Background image

terug

Vraag 9

Arbeid
Een groenteman verplaatst gedurende een half uur een aantal zware kisten met fruit. Tijdens het verrichten van deze inspanning wordt in de cellen van het lichaam van de groenteman een hoeveelheid energie E vrijgemaakt. Deze energie wordt zowel door aerobe als door anaërobe dissimilatie van glucose geleverd. Een deel van deze energie (E1) wordt in de spieren gebruikt voor het verplaatsen van de kisten. E1/E x 100% = het mechanisch rendement. Bij het verplaatsen van de kisten is het mechanisch rendement 20-25% . Over het feit dat het mechanisch rendement lager is dan 100%, worden vier beweringen gedaan.

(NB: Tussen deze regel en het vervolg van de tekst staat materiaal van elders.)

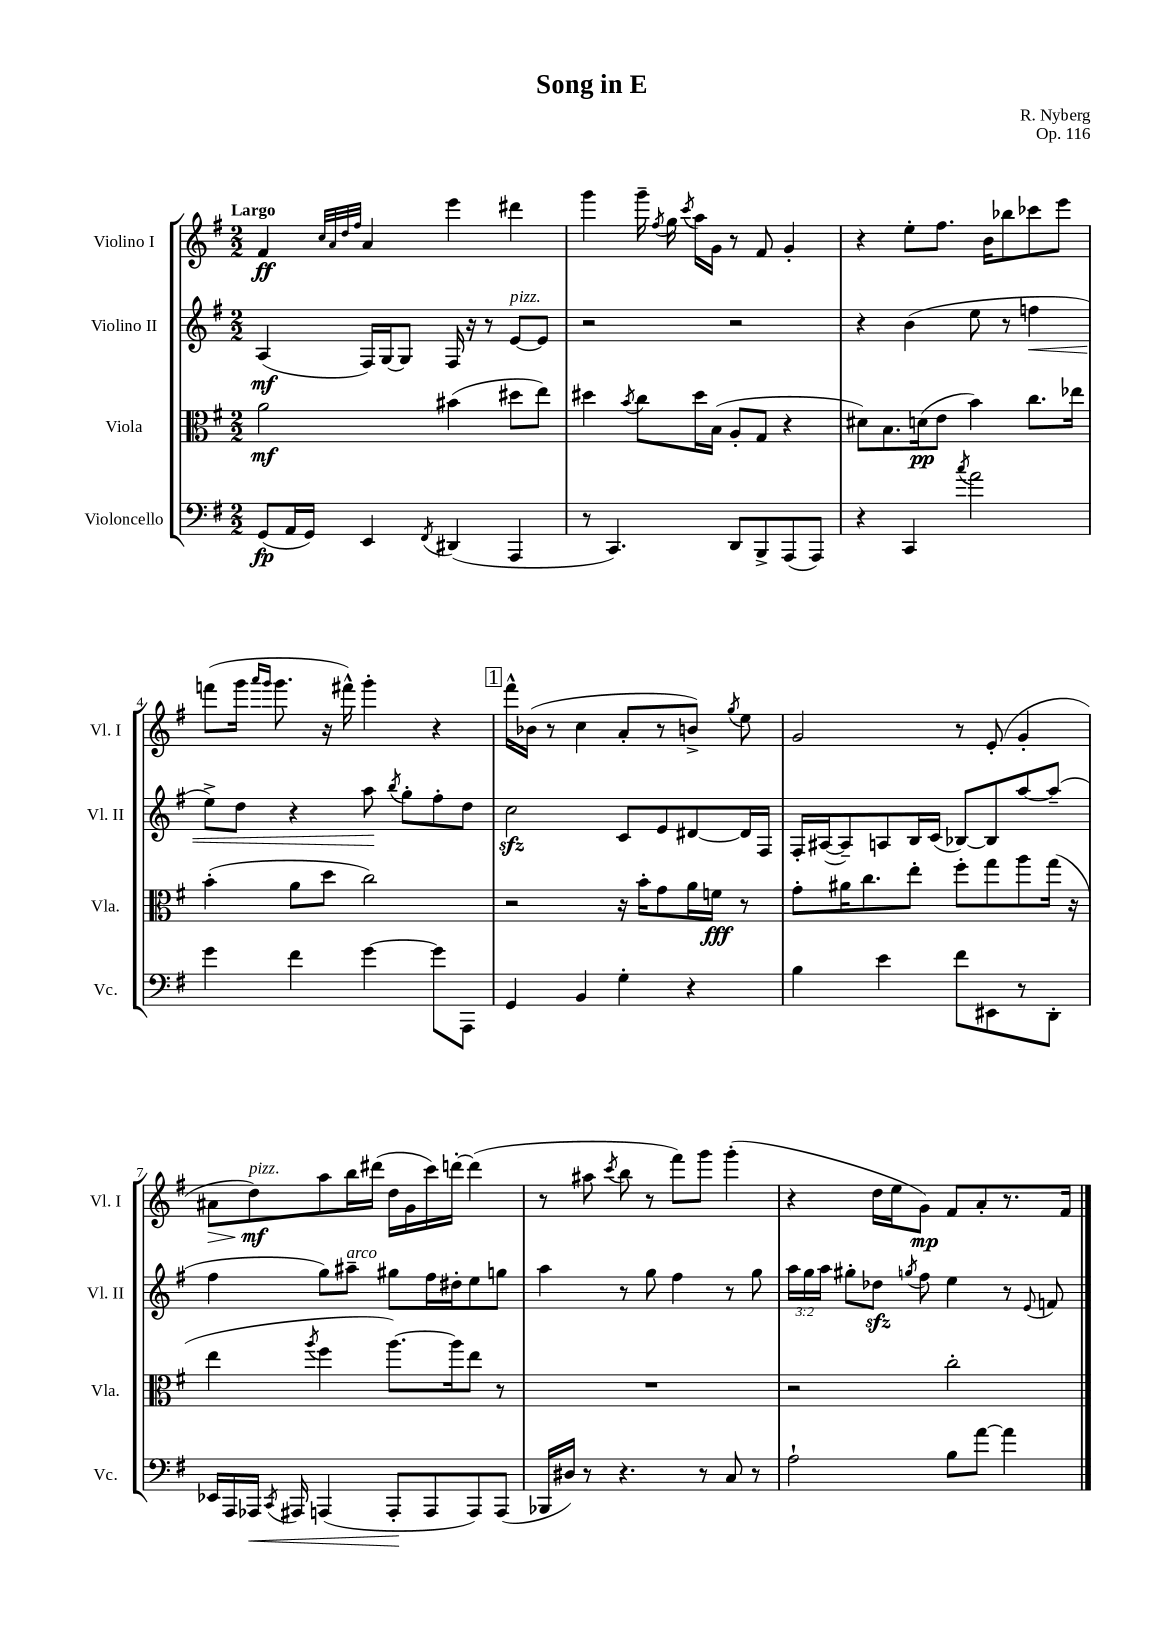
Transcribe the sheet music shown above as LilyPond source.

\header { title = "Song in E" composer = "R. Nyberg" opus = "Op. 116" }
<<
\new StaffGroup <<
\new Staff = "s0" \with { instrumentName = "Violino I" shortInstrumentName = "Vl. I" } {
    \clef treble \key g \major \numericTimeSignature \time 2/2 \tempo "Largo"
    \autoBeamOff fis'4\ff \grace { c''32[ a'32 d''32 fis''32] } a'4 e'''4 dis'''4 |
    g'''4 g'''16-- \acciaccatura { fis''8 } g''16 \acciaccatura { c'''8 } a''16[ g'16] r8 fis'8 g'4-. |
    r4 e''8[-. fis''8.] b'16[ bes''8 ces'''8 e'''8] |
    f'''8[( g'''16] \grace { a'''16[ g'''16] } g'''8. r16 fis'''16-^) g'''4-. r4 |
    \mark \markup { \box "1" } fis'''16[-^ bes'16]( r8 c''4 a'8[-. r8 b'8]->) \acciaccatura { g''8 } e''8 |
    g'2 r8 e'8-.( g'4-. |
    ais'8[\> d''8\mf\!^\markup { \italic "pizz." }) a''8 b''16 dis'''16]( d''16[ g'16 c'''16) d'''16]~-. d'''4( |
    r8 ais''8 \acciaccatura { c'''8 } b''8 r8 fis'''8[) g'''8] g'''4-.( |
    r4 d''16[ e''16 g'8]\mp) fis'8[ a'8-. r8. fis'16] \bar "|." |
}
\new Staff = "s1" \with { instrumentName = "Violino II" shortInstrumentName = "Vl. II" } {
    \clef treble \key g \major \numericTimeSignature \time 2/2 \override Staff.TupletNumber.text = #tuplet-number::calc-fraction-text
    \autoBeamOff a4\mf( fis16[) g16~ g8] fis16 r16 r8 e'8[~^\markup { \italic "pizz." } e'8] |
    r2 r2 |
    r4 b'4( e''8 r8 f''4\< |
    e''8[->) d''8] r4 a''8\! \acciaccatura { b''8 } g''8[-. fis''8-. d''8] |
    \mark \markup { \box "1" } c''2\sfz c'8[ e'8 dis'8~ dis'16 fis16] |
    fis16[-. ais16~( ais8--) a8 b16 c'16]( bes8[~) bes8 a''8~ a''8]--( |
    fis''4 g''8[) ais''8]--^\markup { \italic "arco" } gis''8[ fis''16 dis''16-. e''8 g''8] |
    a''4 r8 g''8 fis''4 r8 g''8 |
    \tuplet 3/2 { a''16[ g''16 a''16] } gis''8[-. des''8]\sfz \acciaccatura { g''8 } fis''8 e''4 r8 \appoggiatura { e'8 } f'8 \bar "|." |
}
\new Staff = "s2" \with { instrumentName = "Viola" shortInstrumentName = "Vla." } {
    \clef alto \key g \major \numericTimeSignature \time 2/2
    \autoBeamOff a'2\mf bis'4( dis''8[ e''8]) |
    dis''4 \acciaccatura { b'8 } c''8[ dis''16 b16]( a8[-. g8] r4 |
    dis'8[) b8. d'16\pp( e'8] b'4) c''8.[ ees''16] |
    b'4-.( a'8[ d''8] c''2) |
    \mark \markup { \box "1" } r2 r16 b'16[-. g'8 a'16 f'16]\fff r8 |
    g'8[-. ais'16 c''8. e''8]-. fis''8[-. g''8 a''8 g''16]( r16 |
    e''4 \acciaccatura { a''8 } fis''4 a''8.[~) a''16 e''8] r8 |
    R1 |
    r2 c''2-. \bar "|." |
}
\new Staff = "s3" \with { instrumentName = "Violoncello" shortInstrumentName = "Vc." } {
    \clef bass \key g \major \numericTimeSignature \time 2/2
    \autoBeamOff g,8[\fp( a,16 g,16]) e,4 \acciaccatura { fis,8 } dis,4( a,,4 |
    r8 c,4.) d,8[ b,,8-> a,,8( a,,8]) |
    r4 c,4 \acciaccatura { c''8 } a'2 |
    g'4 fis'4 g'4~ g'8[ a,,8] |
    \mark \markup { \box "1" } g,4 b,4 g4-. r4 |
    b4 e'4 fis'8[ eis,8 r8 d,8]-. |
    ees,16[ a,,16 aes,,16]\< \acciaccatura { c,8 } ais,,16 a,,4( a,,8[-.\! a,,8 a,,8) a,,8]( |
    bes,,16[ dis16]) r8 r4. r8 c8 r8 |
    a2-! b8[ a'8]~ a'4 \bar "|." |
}
>>
>>
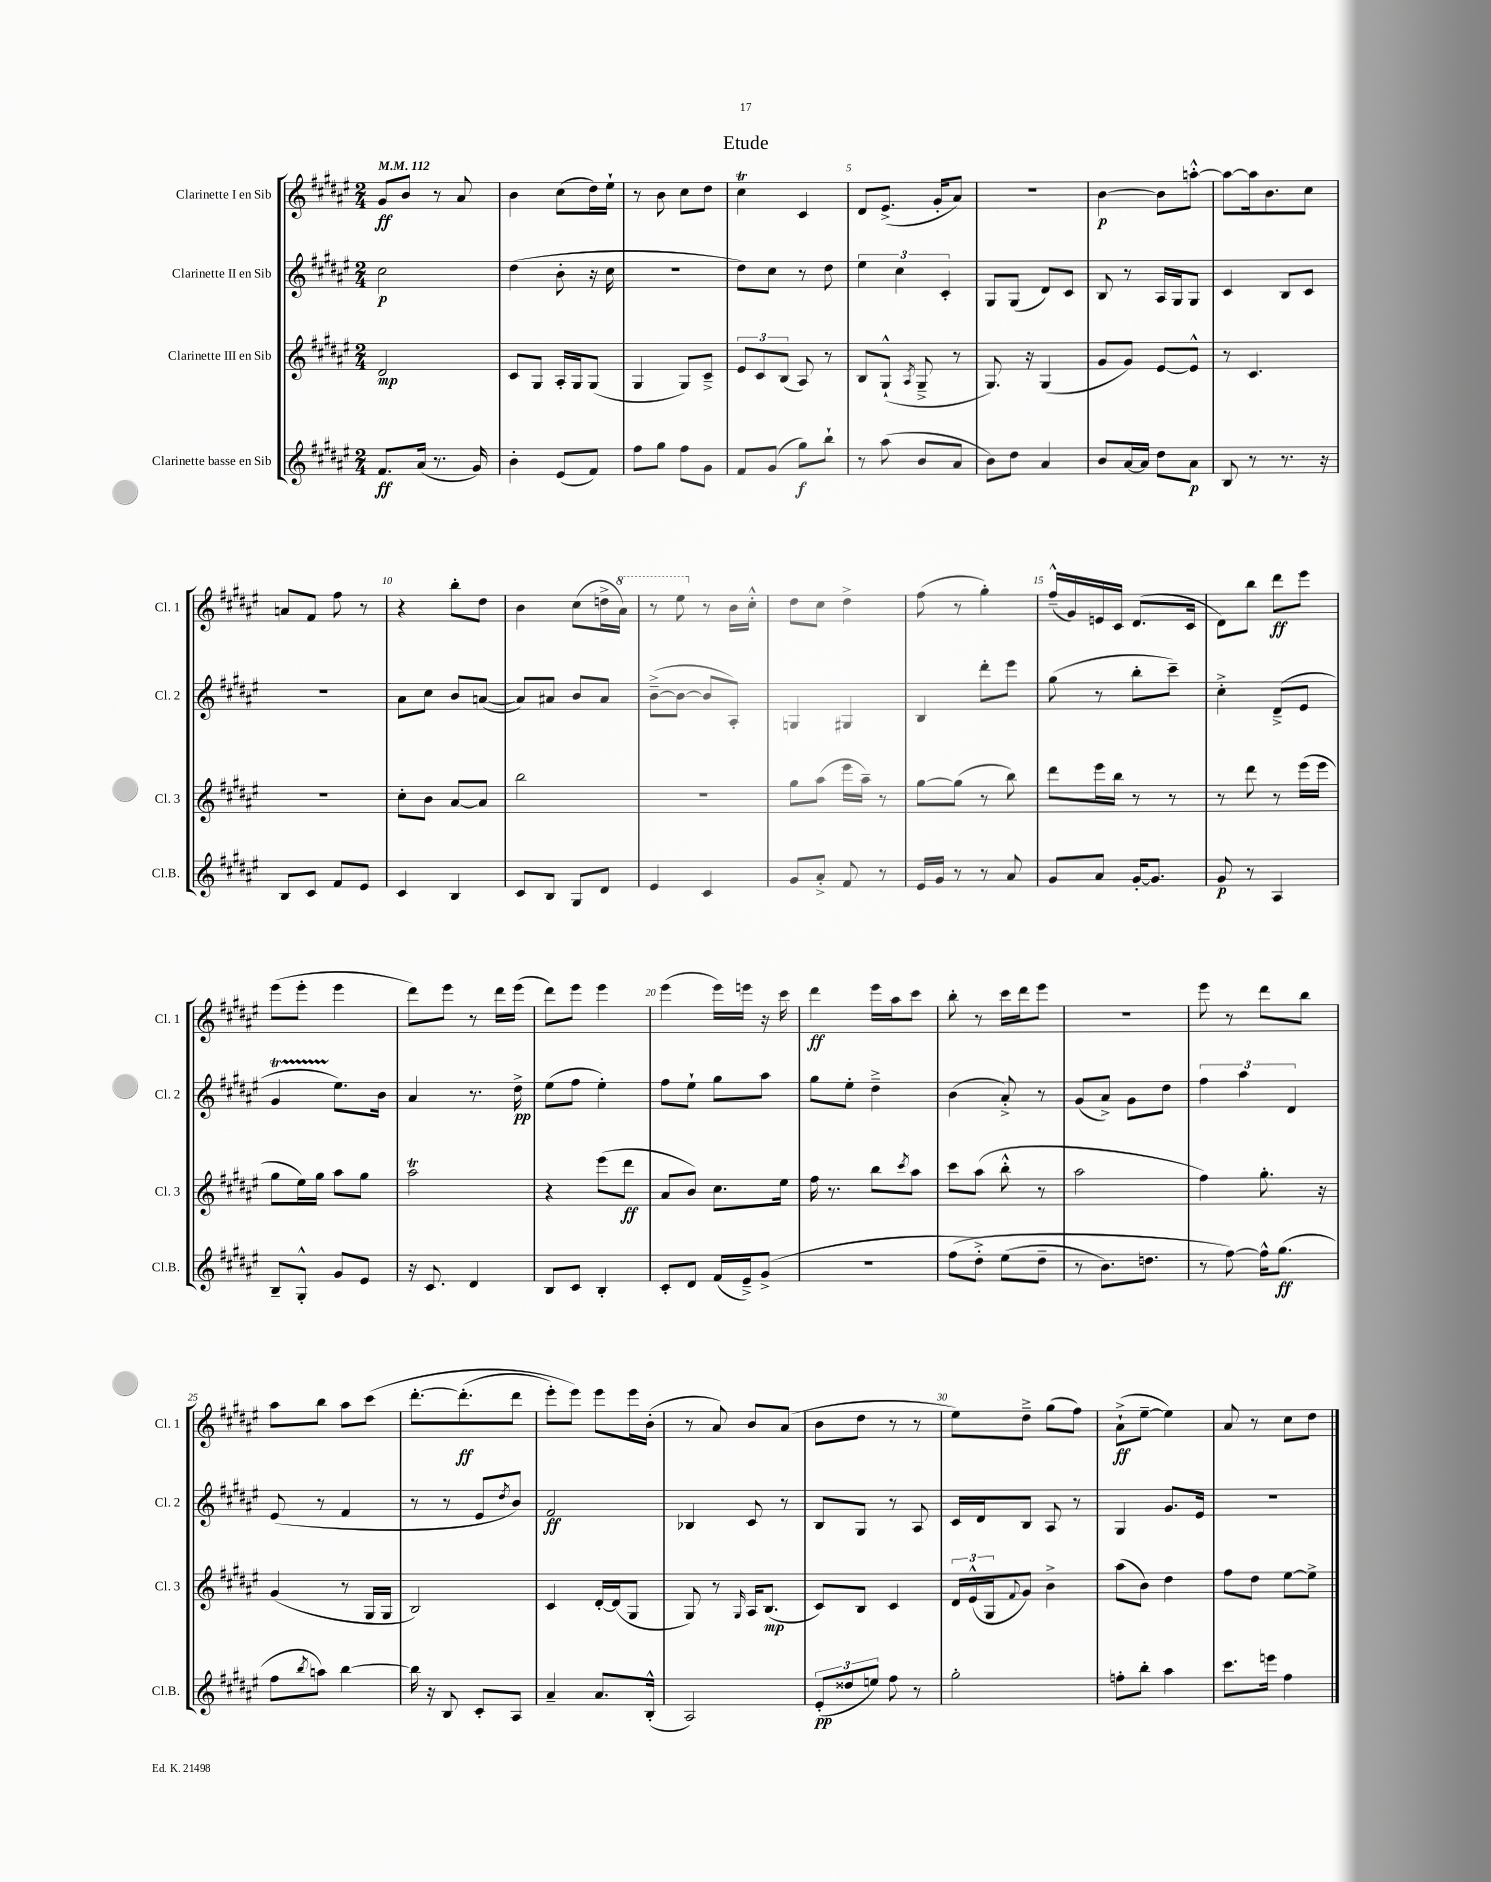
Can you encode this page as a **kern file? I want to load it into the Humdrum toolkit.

**kern	**kern	**kern	**kern
*staff4	*staff3	*staff2	*staff1
*clefG2	*clefG2	*clefG2	*clefG2
*k[f#c#g#d#a#e#]	*k[f#c#g#d#a#e#]	*k[f#c#g#d#a#e#]	*k[f#c#g#d#a#e#]
*M2/4	*M2/4	*M2/4	*M2/4
*MM112	*MM112	*MM112	*MM112
8.f#/L	2d#/	2cc#\	8g#/L
.	.	.	8b/J
(16a#/Jk	.	.	.
8.r	.	.	8r
.	.	.	8a#/
16g#/)	.	.	.
=	=	=	=
4b'\	8c#/L	(4dd#\	4b\
.	8G#/J	.	.
(8e#/L	16A#'/LL	8b'\	(8cc#\L
.	16G#/J	.	.
8f#/J)	(8G#/J	16r	16dd#\L)
.	.	16cc#\	16ee#`\JJ
=	=	=	=
8ff#\L	4G#/	2r	8r
8gg#\J	.	.	8b\
8ff#\L	8G#/L)	.	8cc#\L
8g#\J	8c#~^/J	.	8dd#\J
=	=	=	=
8f#/L	12e#/L	8dd#\L)	4cc#\
.	12c#/	.	.
(8g#/J	.	8cc#\J	.
.	(12B/J	.	.
8gg#\L)	8A#/)	8r	4c#/
8bb`\J	8r	8dd#\	.
=	=	=	=
8r	8B/L	6ee#\	8d#/L
(8aa#\	(8G#`^^/J	.	(8.e#^/J
.	.	6cc#\	.
.	8qA#/	.	.
8b/L	8G#~^/	.	.
.	.	.	16g#'/LK
.	.	6c#'/	.
8a#/J	8r	.	8a#/J)
=	=	=	=
8b\L)	8.G#/)	8G#/L	2r
8dd#\J	.	(8G#/J	.
.	16r	.	.
4a#/	(4G#/	8d#/L)	.
.	.	8c#/J	.
=	=	=	=
8b/L	8g#/L	8B/	[4b\
[16a#/L	8g#/J)	8r	.
16a#/]JJ	.	.	.
8dd#\L	[8e#/L	16A#/LL	8b\]L
.	.	16G#/J	.
8a#\J	8e#^^/]J	8G#/J	[8aa'^^\J
=	=	=	=
8B/	8r	4c#/	8aa\_L
8r	4.c#/	.	16aa\]k
.	.	.	8.b\
8.r	.	8B/L	.
.	.	8c#/J	8cc#\J
16r	.	.	.
=	=	=	=
8B/L	2r	2r	8a/L
8c#/J	.	.	8f#/J
8f#/L	.	.	8ff#\
8e#/J	.	.	8r
=	=	=	=
4c#/	8cc#'\L	8a#\L	4r
.	8b\J	8cc#\J	.
4B/	[8a#/L	8b/L	8bb'\L
.	8a#/]J	([8a/J	8dd#\J
=	=	=	=
8c#/L	2bb\	8a/]L)	4b\
8B/J	.	8a#/J	.
8G#/L	.	8b/L	(8cc#\L
8d#/J	.	8a#/J	16dd^\L
.	.	.	16aa#\JJ)
=	=	=	=
4e#/	2r	([8b~^\L	8r
.	.	8b\_J	8eee#\
4c#/	.	8b/]L	8r
.	.	8A#'/J)	16b\LL
.	.	.	16cc#'^^\JJ
=	=	=	=
8g#/L	8gg#\L	4G/	8dd#\L
8a#'^/J	(8aa#\J	.	8cc#\J
8f#/	16eee#\LL	4G#/	4dd#^\
.	16aa#~\JJ)	.	.
8r	8r	.	.
=	=	=	=
16e#/LL	[8gg#\L	4B/	(8ff#\
16g#/JJ	.	.	.
8r	(8gg#\]J	.	8r
8r	8r	8ddd#'\L	4gg#'\)
8a#/	8bb\)	8eee#\J	.
=	=	=	=
8g#/L	8ddd#\L	(8gg#\	(16ff#~^^/LL
.	.	.	16g#/)
8a#/J	16eee#\L	8r	16e/
.	16bb\JJ	.	16c#/JJ
[16g#'/LK	8r	8bb'\L	(8.d#/L
8.g#/]J	.	.	.
.	8r	8ccc#~\J)	.
.	.	.	16c#/Jk
=	=	=	=
8g#/	8r	4cc#'^\	8d#\L)
8r	8ddd#\	.	8bb\J
4A#/	8r	(8d#~^/L	8ddd#\L
.	(16eee#\LL	8e#/J	8eee#\J
.	16eee#\JJ	.	.
=	=	=	=
8B~/L	8gg#\L	4g#/	(8eee#\L
8G#'^^/J	16ee#\L)	.	8eee#'\J
.	16gg#\JJ	.	.
8g#/L	8aa#\L	8.ee#\L)	4eee#\
8e#/J	8gg#\J	.	.
.	.	16b\Jk	.
=	=	=	=
16r	2aa#\	4a#/	8ddd#\L)
8.c#/	.	.	.
.	.	.	8eee#\J
4d#/	.	8.r	8r
.	.	.	16ddd#\LL
.	.	16dd#^\	(16eee#\JJ
=	=	=	=
8B/L	4r	(8ee#\L	8ddd#\L)
8c#/J	.	8ff#\J	8eee#\J
4B'/	(8eee#\L	4ee#'\)	4eee#\
.	8ddd#\J	.	.
=	=	=	=
8c#'/L	8a#/L	8ff#\L	(4eee#\
8d#/J	8b/J)	8ee#`\J	.
(16f#/LL	8.cc#\L	8gg#\L	16eee#\LL)
16e#~^/J)	.	.	16eee\JJ
(8g#^/J	.	8aa#\J	16r
.	16ee#\Jk	.	16ccc#\
=	=	=	=
2r	16ff#\	8gg#\L	4ddd#\
.	8.r	.	.
.	.	8ee#'\J	.
.	8bb\L	4dd#~^\	16eee#\LL
.	.	.	16aa#\J
.	8qccc#/	.	.
.	8aa#\J	.	8ccc#\J
=	=	=	=
&(8ff#\L	8ccc#\L	(4b\	8bb'\
8dd#'^\J)	(8aa#\J	.	8r
(8ee#\L	8bb'^^\	8a#'^/)	16ccc#\LL
.	.	.	16ddd#\J
8dd#~\J	8r	8r	8eee#\J
=	=	=	=
8r	2aa#\	(8g#/L	2r
8.b\L)	.	8a#^/J)	.
.	.	8g#\L	.
8.dd\J	.	.	.
.	.	8dd#\J	.
=	=	=	=
8r	4ff#\)	6ff#\	8eee#\
[8ff#\&)	.	.	8r
.	.	6aa#\	.
16ff#^^\]LK	8.gg#'\	.	8ddd#\L
(8.gg#\J	.	.	.
.	.	6d#/	.
.	.	.	8bb\J
.	16r	.	.
=	=	=	=
8ff#\L	(4g#/	(8e#/	8aa#\L
8qbb/	.	.	.
8aa\J)	.	8r	8bb\J
[4bb\	8r	4f#/	8aa#\L
.	16G#/LL	.	&(8ccc#\J
.	16G#/JJ	.	.
=	=	=	=
16bb\]	2B/)	8r	[8.ddd#'\L
16r	.	.	.
8B/	.	8r	.
.	.	.	(8.ddd#'\]
8c#'/L	.	8e#/L	.
.	.	8qdd#/	.
8A#/J	.	8b/J)	8ddd#\J
=	=	=	=
4a#~/	4c#/	2f#/	8eee#'\L)
.	.	.	8eee#\J&)
8.a#/L	[16d#'/LL	.	8eee#\L
.	(16d#/]J	.	.
.	8G#/J	.	16eee#\L
(16B'^^/Jk	.	.	(16b'\JJ
=	=	=	=
2A#/)	8G#/)	4B-/	8r
.	8r	.	8a#/)
.	16qqG#/	.	.
.	16A#/LK	8c#/	8b/L
.	(8.B/J	.	.
.	.	8r	(8a#/J
=	=	=	=
(12e#'/L	8c#/L)	8B/L	8b\L
12dd##/	.	.	.
.	8B/J	8G#/J	8dd#\J
12ee/J)	.	.	.
8ff#\	4c#/	8r	8r
8r	.	8A#/	8r
=	=	=	=
2gg#'\	24d#/LL	16c#/LL	8ee#\L)
.	(24e#^^/	.	.
.	.	16d#/J	.
.	24G#/J	.	.
.	8qqf#/	.	.
.	8g#/J)	8B/J	8dd#~^\J
.	4b^\	8A#/	(8gg#\L
.	.	8r	8ff#\J)
=	=	=	=
8ff'\L	(8aa#\L	4G#/	(8a#`^\L
8bb'\J	8b\J)	.	[8ee#~\J
4aa#\	4dd#\	8.g#/L	4ee#\])
.	.	16e#/Jk	.
=	=	=	=
8.ccc#\L	8ff#\L	2r	8a#/
.	8dd#\J	.	8r
16eee\Jk	.	.	.
4ff#\	[8ee#\L	.	8cc#\L
.	8ee#^\]J	.	8dd#\J
==	==	==	==
*-	*-	*-	*-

  1. Het mechanisch rendement is lager dan 100% doordat bij dissimilatieprocessen een deel van de vrijgemaakte energie als warmte vrijkomt.
  2. Het mechanisch rendement is lager dan 100% doordat een deel van de energie door de ademhalingsspieren wordt verbruikt.
  3. Het mechanisch rendement is lager dan 100% doordat bij inspanning de anaërobe dissimilatie toeneemt waardoor E kleiner wordt.
  4. Het mechanisch rendement is lager dan 100% doordat bij inspanning de anaërobe dissimilatie toeneemt waardoor E1 kleiner wordt.

Welke van deze beweringen zijn juist?